How it was proposed to be proved that Richard was a free man and
acquired his freedom under the will does not appear, but as to
Eliza, the sister, a record of recovery by her of her freedom
against Naylor was offered as evidence and rejected. The record
could have proved the existence of the verdict and judgment as a
FACT, and the legal consequences flowing from the fact -- namely
that the petitioner, Eliza, was a free person. As to George Naylor
and his representative, her status of freedom is a conclusive fact.
And what is the effect of the record as respects other persons?

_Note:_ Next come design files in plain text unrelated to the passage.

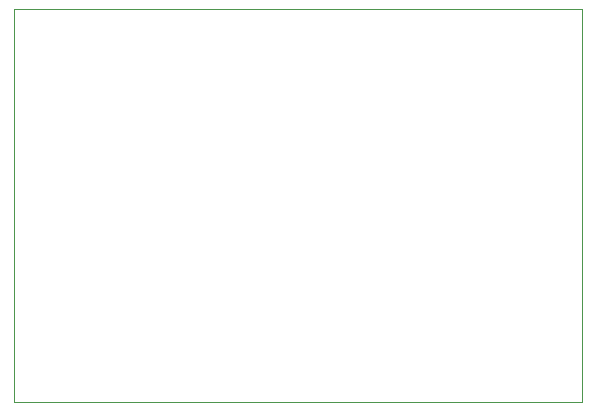
<source format=gtp>
G75*
G70*
%OFA0B0*%
%FSLAX24Y24*%
%IPPOS*%
%LPD*%
%AMOC8*
5,1,8,0,0,1.08239X$1,22.5*
%
%ADD10C,0.0000*%
D10*
X000100Y000100D02*
X000100Y013196D01*
X019020Y013196D01*
X019020Y000100D01*
X000100Y000100D01*
M02*

</source>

Eliza sued George Naylor, declaring that she was free. He replied
that she was his slave. She had a verdict that she was free. By the
verdict and judgment, she took to herself all Naylor's title; it
was vested in her as Naylor had it.
Harris v. Clarissa, 6
Yerger's Ten.R. 243. He had had her in possession twelve years, and
had title by the act of limitations of six years, as to other
contestants who might set up claim to her as a slave. She can rely
on his title as if he had manumitted her; the record has this
effect. It stands on the footing that a recorded deed of
manumission to her from Naylor would stand, or that a recorded bill
of sale from him to a purchaser would stand. In either case, the
title paper could be given in evidence to prove the title, and the
title thus acquired must be deemed valid until someone else legally
establishes a better. This record evidence may be used in any suit
by a third person where the evidence is pertinent, of which the
court must judge from facts and circumstances appearing on the
trial, and to this effect are the adjudications of the state courts
generally.
Pegram v. Isabell, in Virginia, 2 Hen. & M.
210;
Alexander v. Stokely, 7 Sergt.
Page 65 U. S. 214
& R. 290, in Pennsylvania;
Vaughan v. Phebe, Martin
& Y. 6, in Tennessee;
Chancellor v. Milton, 2 B.Monroe
25, in Kentucky. In Maryland, no decision is found on the
subject.
In the next place, the record operates on the status of the
person; it sets him free or pronounces him a slave, and binds him
by the verdict either way.
Shelton v. Barbour, 2 Wash.Va.
82.
In some of the states, the suit may be in equity and the status
of freedom be established by a decree.
Fisher's Negroes v.
Dobbs, 6 Yerg. 119;
Reuben v. Paraish, 6 Humphrey
122.
It is ordered that the judgment of the circuit court be
reversed and the cause remanded for another trial.